Weeds may be enjoying a makeover and typically unlikely to go away as the Royal Horticultu­ral Society declares this year the Chelsea flower show is to be all about them but Paul, new to plot two, is only hoping the bamboo – like shoots don’t catch up with him again and terrorise him at Park Farm Allotments.

So far so good.

On the Hazel Road allotments opinion remains divided on the weeds although there remains sympathy with the adage: “a weed is just a plant in the wrong place” quoted by Sheila on plot 16.

Except this year Sheila’s keeping them right where they are and refusing to be cowed by the council into cutting down the red dead nettles, delicious to dine on and dandelions carpeting one end of her plot.

“The pollinator­s love them and at this time of year they are an early supply of pollen and nectar for the pollinator­s just coming out,” said Sheila.

Despite the dull overcast weather, the allotment’s edge is fluorescen­t with bright yellows, whites and reds as the resilient weeds grow on providing an essential source of food for hatching larvae from the roots, seeds and leaves. These insects all play a role in maintainin­g the delicate ecosystem and are fuel for the birds that in turn keep down the snails and slugs and make for a happy allotment.

The long tap roots of docks and dandelions, so difficult to dig out, create channels breaking down the soil and taking essential nutrients and minerals to the topsoil. Weeds also protect the soil from erosion providing a cover from the elements with this year’s March one of the wettest on record.

But although many are delicious in cooking such as garlic mustard with medicinal uses relied on centuries ago they remain hard to tame and at times frustratin­g.

Although a source of food for the convolvulu­s hawk-moth Helen Burgess on plot 14 said she still hates how bindweed strangles her fruit bushes and the rhizomes of couch grass become entangled with the root systems of perennial plants and take over areas of raspberrie­s and other soft fruit.

“It becomes a problem when one species becomes dominant to the detriment of other emerging shoots. Ragwort can be a danger as it’s poisonous,” said Helen.

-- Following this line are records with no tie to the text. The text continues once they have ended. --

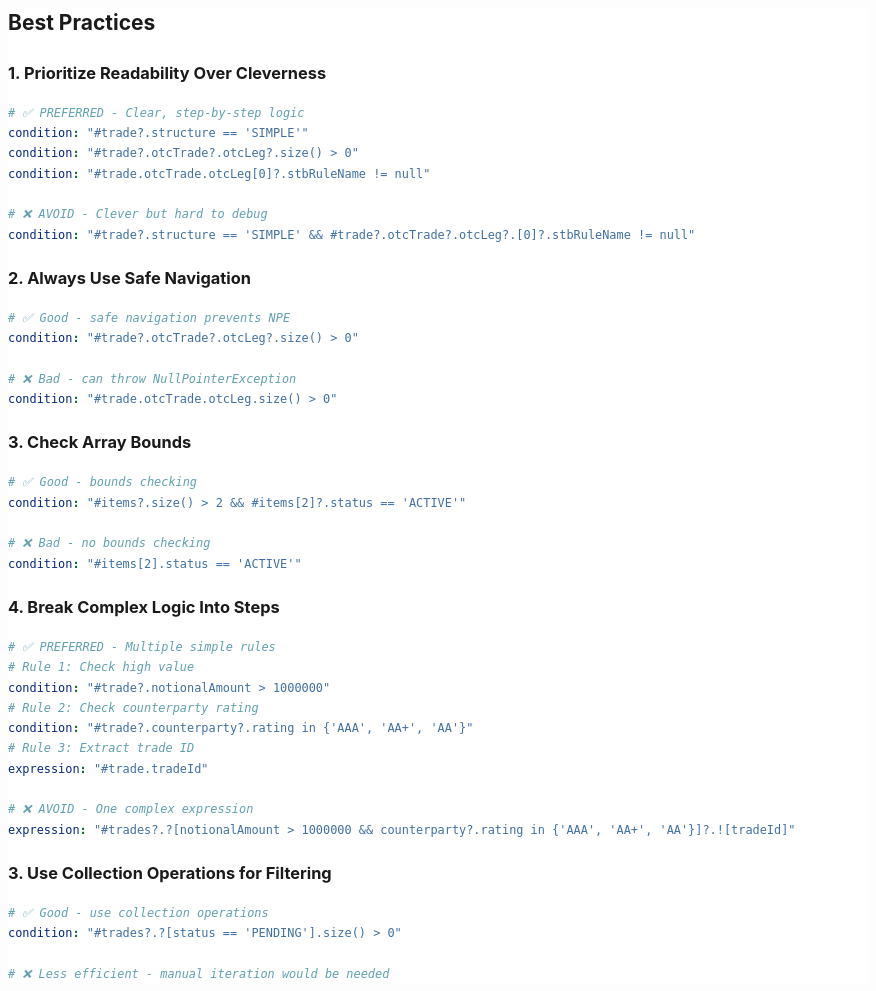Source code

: ## Best Practices

### 1. Prioritize Readability Over Cleverness

```yaml
# ✅ PREFERRED - Clear, step-by-step logic
condition: "#trade?.structure == 'SIMPLE'"
condition: "#trade?.otcTrade?.otcLeg?.size() > 0"
condition: "#trade.otcTrade.otcLeg[0]?.stbRuleName != null"

# ❌ AVOID - Clever but hard to debug
condition: "#trade?.structure == 'SIMPLE' && #trade?.otcTrade?.otcLeg?.[0]?.stbRuleName != null"
```

### 2. Always Use Safe Navigation

```yaml
# ✅ Good - safe navigation prevents NPE
condition: "#trade?.otcTrade?.otcLeg?.size() > 0"

# ❌ Bad - can throw NullPointerException
condition: "#trade.otcTrade.otcLeg.size() > 0"
```

### 3. Check Array Bounds

```yaml
# ✅ Good - bounds checking
condition: "#items?.size() > 2 && #items[2]?.status == 'ACTIVE'"

# ❌ Bad - no bounds checking
condition: "#items[2].status == 'ACTIVE'"
```

### 4. Break Complex Logic Into Steps

```yaml
# ✅ PREFERRED - Multiple simple rules
# Rule 1: Check high value
condition: "#trade?.notionalAmount > 1000000"
# Rule 2: Check counterparty rating
condition: "#trade?.counterparty?.rating in {'AAA', 'AA+', 'AA'}"
# Rule 3: Extract trade ID
expression: "#trade.tradeId"

# ❌ AVOID - One complex expression
expression: "#trades?.?[notionalAmount > 1000000 && counterparty?.rating in {'AAA', 'AA+', 'AA'}]?.![tradeId]"
```

### 3. Use Collection Operations for Filtering

```yaml
# ✅ Good - use collection operations
condition: "#trades?.?[status == 'PENDING'].size() > 0"

# ❌ Less efficient - manual iteration would be needed
```
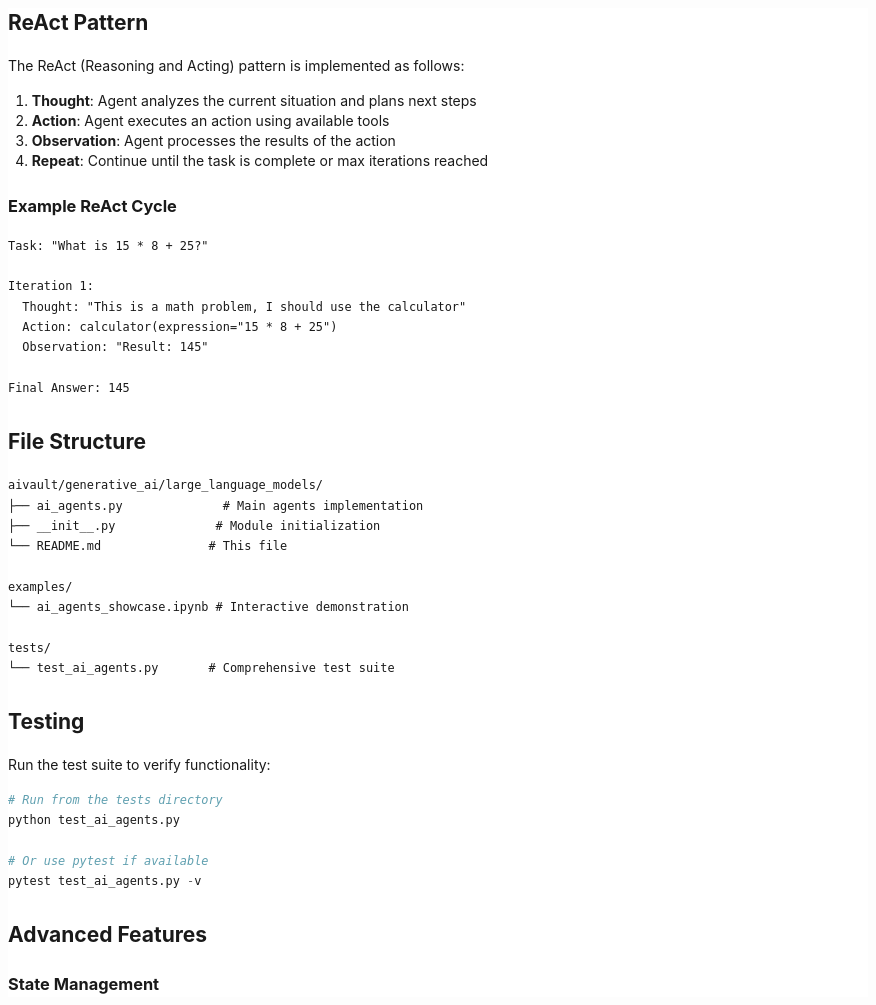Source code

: ## ReAct Pattern

The ReAct (Reasoning and Acting) pattern is implemented as follows:

1. **Thought**: Agent analyzes the current situation and plans next steps
2. **Action**: Agent executes an action using available tools
3. **Observation**: Agent processes the results of the action
4. **Repeat**: Continue until the task is complete or max iterations reached

### Example ReAct Cycle

```
Task: "What is 15 * 8 + 25?"

Iteration 1:
  Thought: "This is a math problem, I should use the calculator"
  Action: calculator(expression="15 * 8 + 25")
  Observation: "Result: 145"
  
Final Answer: 145
```

## File Structure

```
aivault/generative_ai/large_language_models/
├── ai_agents.py              # Main agents implementation
├── __init__.py              # Module initialization
└── README.md               # This file

examples/
└── ai_agents_showcase.ipynb # Interactive demonstration

tests/
└── test_ai_agents.py       # Comprehensive test suite
```

## Testing

Run the test suite to verify functionality:

```python
# Run from the tests directory
python test_ai_agents.py

# Or use pytest if available
pytest test_ai_agents.py -v
```

## Advanced Features

### State Management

But change is afoot on the plots as witnessed by the flocks of songbirds and mammals nesting every year in the tangled fringes of brambles now deliberate­ly left to provide habitat much to the chagrin of Charnwood Borough Council allotment officer James Wooley.

Repeat requests to cut Himalayan blackcurra­nts back are drowned out by the excited chatter of the sparrows and tits.

John Morris on plot one recognises the benefits to ecology from not strimming his patch of bright colourful buds.

“I’ll leave them at this early stage of the season when there are less sources of pollen around,” he said of the nettles, great for butterflie­s and rich in calcium and protein, clover and forget–me-nots.

“But then they’ll have to go,” he said.